Purpose To determine the outcomes of immunosuppression with early withdrawal of steroid in pediatric renal transplantations (tx) patients at a single Northern California center.
Introduction Although steroid has been a main agent used for post tx immunosuppression, its use is associated with numerous side effects. Protocols using minimal steroid have been reported with success. We examined the outcomes of our children who were managed by a protocol with very early discontinuation of steroid after renal tx.

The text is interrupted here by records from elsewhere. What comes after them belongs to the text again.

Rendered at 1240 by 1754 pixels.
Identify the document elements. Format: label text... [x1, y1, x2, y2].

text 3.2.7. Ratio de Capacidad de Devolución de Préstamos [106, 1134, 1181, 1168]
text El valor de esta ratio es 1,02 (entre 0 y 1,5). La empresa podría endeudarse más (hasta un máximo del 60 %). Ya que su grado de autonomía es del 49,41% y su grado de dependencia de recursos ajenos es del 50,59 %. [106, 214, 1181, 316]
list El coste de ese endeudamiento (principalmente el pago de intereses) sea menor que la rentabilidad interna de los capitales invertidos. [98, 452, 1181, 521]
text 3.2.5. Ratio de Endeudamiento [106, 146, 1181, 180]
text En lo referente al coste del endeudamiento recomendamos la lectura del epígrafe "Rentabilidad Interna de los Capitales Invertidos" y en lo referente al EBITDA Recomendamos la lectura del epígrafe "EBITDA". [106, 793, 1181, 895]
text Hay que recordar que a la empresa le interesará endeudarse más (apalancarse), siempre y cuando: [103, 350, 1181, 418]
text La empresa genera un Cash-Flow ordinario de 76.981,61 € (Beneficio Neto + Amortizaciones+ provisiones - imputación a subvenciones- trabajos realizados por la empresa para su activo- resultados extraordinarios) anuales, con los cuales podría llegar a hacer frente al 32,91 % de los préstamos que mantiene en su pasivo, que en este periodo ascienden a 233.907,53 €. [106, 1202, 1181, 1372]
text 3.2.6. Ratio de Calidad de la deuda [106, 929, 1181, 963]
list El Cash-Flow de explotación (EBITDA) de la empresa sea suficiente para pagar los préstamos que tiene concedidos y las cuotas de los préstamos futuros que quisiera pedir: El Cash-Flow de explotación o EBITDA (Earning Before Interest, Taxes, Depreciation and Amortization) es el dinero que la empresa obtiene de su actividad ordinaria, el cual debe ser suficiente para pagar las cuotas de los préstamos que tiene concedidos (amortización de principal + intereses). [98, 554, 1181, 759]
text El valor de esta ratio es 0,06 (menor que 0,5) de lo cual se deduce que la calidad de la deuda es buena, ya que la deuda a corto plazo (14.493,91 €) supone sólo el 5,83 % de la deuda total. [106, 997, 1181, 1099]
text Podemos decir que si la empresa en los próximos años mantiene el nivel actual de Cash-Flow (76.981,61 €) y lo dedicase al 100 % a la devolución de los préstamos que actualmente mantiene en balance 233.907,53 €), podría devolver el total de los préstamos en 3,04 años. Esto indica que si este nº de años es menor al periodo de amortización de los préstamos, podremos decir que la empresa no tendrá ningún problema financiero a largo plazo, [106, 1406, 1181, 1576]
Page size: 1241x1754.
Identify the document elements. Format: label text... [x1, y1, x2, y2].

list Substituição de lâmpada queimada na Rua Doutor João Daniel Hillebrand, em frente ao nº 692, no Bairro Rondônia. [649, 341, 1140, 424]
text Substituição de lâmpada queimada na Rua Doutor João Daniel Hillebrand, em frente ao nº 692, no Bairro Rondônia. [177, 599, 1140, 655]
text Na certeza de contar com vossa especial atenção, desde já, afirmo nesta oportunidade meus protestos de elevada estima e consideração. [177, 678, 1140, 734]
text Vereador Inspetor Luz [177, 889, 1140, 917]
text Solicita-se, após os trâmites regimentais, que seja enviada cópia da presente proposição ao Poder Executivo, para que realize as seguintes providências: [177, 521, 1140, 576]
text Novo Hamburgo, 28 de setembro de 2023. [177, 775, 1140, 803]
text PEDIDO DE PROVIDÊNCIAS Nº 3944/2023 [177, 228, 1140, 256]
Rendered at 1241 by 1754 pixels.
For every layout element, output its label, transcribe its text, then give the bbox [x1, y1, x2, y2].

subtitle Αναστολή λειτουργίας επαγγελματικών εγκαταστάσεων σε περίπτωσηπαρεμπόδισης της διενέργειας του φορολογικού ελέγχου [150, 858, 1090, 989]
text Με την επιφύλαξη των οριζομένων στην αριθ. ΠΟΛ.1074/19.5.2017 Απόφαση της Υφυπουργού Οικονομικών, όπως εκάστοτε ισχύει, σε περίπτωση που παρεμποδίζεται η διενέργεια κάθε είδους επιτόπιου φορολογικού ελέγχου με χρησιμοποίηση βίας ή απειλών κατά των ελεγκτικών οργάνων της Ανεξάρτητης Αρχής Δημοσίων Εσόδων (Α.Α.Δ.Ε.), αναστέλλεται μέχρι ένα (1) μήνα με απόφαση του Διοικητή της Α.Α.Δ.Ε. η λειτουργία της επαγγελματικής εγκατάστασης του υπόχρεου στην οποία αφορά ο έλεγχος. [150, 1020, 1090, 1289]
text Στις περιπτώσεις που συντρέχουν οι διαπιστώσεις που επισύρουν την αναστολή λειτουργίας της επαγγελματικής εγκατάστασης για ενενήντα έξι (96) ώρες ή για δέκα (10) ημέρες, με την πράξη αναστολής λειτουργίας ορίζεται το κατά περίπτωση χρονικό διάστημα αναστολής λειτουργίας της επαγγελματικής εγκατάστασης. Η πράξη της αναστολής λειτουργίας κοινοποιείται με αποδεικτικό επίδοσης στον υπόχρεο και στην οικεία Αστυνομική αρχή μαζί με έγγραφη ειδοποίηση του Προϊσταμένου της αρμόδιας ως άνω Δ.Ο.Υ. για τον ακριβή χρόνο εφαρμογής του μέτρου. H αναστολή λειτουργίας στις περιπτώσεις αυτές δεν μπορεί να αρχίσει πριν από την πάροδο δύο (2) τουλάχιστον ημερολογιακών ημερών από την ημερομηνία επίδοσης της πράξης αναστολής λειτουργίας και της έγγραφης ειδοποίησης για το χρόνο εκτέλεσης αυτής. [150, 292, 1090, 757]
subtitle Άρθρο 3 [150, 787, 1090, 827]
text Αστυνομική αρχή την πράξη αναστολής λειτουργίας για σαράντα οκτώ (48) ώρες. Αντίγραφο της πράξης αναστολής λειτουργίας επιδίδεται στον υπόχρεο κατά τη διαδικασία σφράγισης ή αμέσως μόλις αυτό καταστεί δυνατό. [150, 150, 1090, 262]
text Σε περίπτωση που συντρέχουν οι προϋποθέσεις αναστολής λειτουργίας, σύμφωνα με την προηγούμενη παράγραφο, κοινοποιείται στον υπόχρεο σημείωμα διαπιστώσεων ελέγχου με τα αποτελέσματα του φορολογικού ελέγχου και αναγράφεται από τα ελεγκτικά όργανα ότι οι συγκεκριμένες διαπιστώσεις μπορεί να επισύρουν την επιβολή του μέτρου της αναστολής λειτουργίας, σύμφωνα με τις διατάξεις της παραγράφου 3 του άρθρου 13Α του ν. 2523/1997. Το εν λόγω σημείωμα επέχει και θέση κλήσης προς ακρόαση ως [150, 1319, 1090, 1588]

Methods We retrospectively studied the renal tx recipients at the children hospital at University of California, Davis Medical Center from January 2004 to December 2005. All patients were below age 18 at the time of tx. Protocol included three tapering daily doses of steroid, together with five doses of thymoglobulin and then maintained on tacrolimus and mycophenolate mofetil after tx. Data collected include age, sex, ethnicity, and preemptive tx or mode of renal replacement prior to tx. Medicines required pre- and post-tx, including antihypertensive, statins, erythropoietin, and anti-diabetics, were also recorded. Laboratory values included the serum creatinine, hemoglobin, white cell counts, blood glucose, and cholesterol were also recorded for analysis.
Results Eight patients with equal numbers of male and females were studied. There were equal numbers of Caucasians, African Americans, Hispanics, and Asian patients; 37.5% received preemptive tx, 25% received peritoneal, and 37.5% received hemodialysis before tx. The mean age at tx was 10.8 years, with an average length of follow up of 1.4 years. At 1 year post-tx, 50%, 17%, and 67% of patients still required antihypertensive, erythropoietin, and statins, respectively. Compared with pretransplant levels, mean serum creatinine improved from 9.3 to 1.3 mg/dL (p < .05); hemoglobin changed from 12.3 to 12.4 g/dL (p = .9); white blood cell counts changed from 8.5 to 5.6 × 103/L (p < .05); blood glucose levels remained the same at 86 mg/dL (p = .98); and cholesterol levels improved from 180 to 158 mg/dL (p = .4); 12.5% of patients switched from tacrolimus to sirolimus due to calcineurin nephropathy. No patient became diabetic or required hypoglycemic agents. Surveillance biopsies showed no acute rejection on all the patients.
Conclusions Steroid-free immuosuppression is safe in children after renal tx. A larger number of patients and longer follow-up are required to further confirm the effectiveness and safety of steroid-free immunosuppression.